## STUDY TEXT:
┌──

Copala: A Year of Impunity

April 27, 2011, marks one year since the armed ambush against the caravan carrying humanitarian aid to the men, women, and children of the autonomous municipality of San Juan Copala, who had been under a siege imposed by the PRI paramilitary group UBISORT for several months. In the attack, Bety Cariño and Jyri Antero Jaakola were murdered; she was a member of CACTUS and he belonged to the Finnish collective Barco Stelle and ISI TULLI and also worked with VOCAL in Oaxaca. Mónica Citlali Santiago and Noé Bautista of VOCAL, as well as Contralinea reporter David Cilia, were wounded by gunshots in the attack. Some comrades were reported disappeared for two days in the mountains as they tried to escape from UBISORT gunfire. Even though this paramilitary attack came to the attention of the general public in Mexico and much of the world, and led to immediate worldwide protests and demands by conscious men and women that the Mexican government put an end to the violence against San Juan Copala, the government of the murderous Ulises Ruiz in collaboration with Felipe Calderon’s federal government maintained an unwavering position of total complicity with UBISORT. This paramilitary group is still waging a war of extermination against the indigenous Triqui people in the region who are struggling for the autonomy of their communities as part of the San Juan Copala project.

└──

## EXERCISE A:
Could you copy the collected data entries below line for line, omitting the pictures?
The records that follow are unrelated to the text about San Juan Copala.

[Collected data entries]
┌──

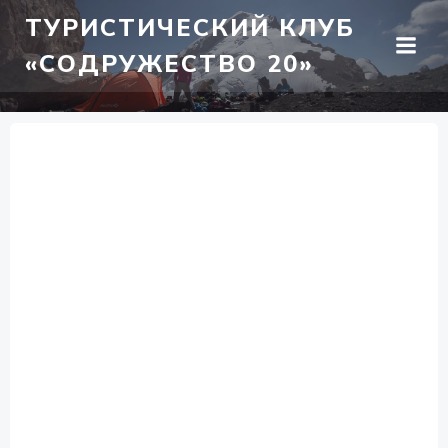
Перейти
ТУРИСТИЧЕСКИЙ КЛУБ
к
«СОДРУЖЕСТВО 20»
содержимому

└──

## EXERCISE B:
Can you pick up the piece on the Copala ambush anniversary where its last sentence ends and keep writing?

## ANSWER A:
Перейти
ТУРИСТИЧЕСКИЙ КЛУБ
к
«СОДРУЖЕСТВО 20»
содержимому

## ANSWER B:
Despite overwhelming evidence of paramilitary violence in the region, epitomized by this photographically documented attack, both the state and federal governments have stubbornly denied that it exists and have hypocritically insisted that three equally violent, armed organizations ––UBISORT, MULT and MULTI–– are at war. They maintain this position despite the fact that the autonomous government of San Juan Copala has called for an end to the differences between Triqui groups that have been kept alive by traditional organizations in the region for decades. It is precisely the search for the unity of all Triquis in an autonomous project that sparked the creation and maintenance of government-backed paramilitary groups in the region that use armed force to impede the achievement of unity, autonomy, and peace with justice among the Triqui people. Under the logic of divide and conquer, which persists up until this day, the state government now led by Gabino Cué has sought to undermine this struggle for unity and autonomy by reducing peoples’ demands to purely economic issues and refusing to even superficially address the problem of the existence of paramilitary groups. Neither has the government taken the necessary step of punishing those responsible for many murders in the region, in particular UBISORT Rufino Juarez and Antonio “toño pajaro”.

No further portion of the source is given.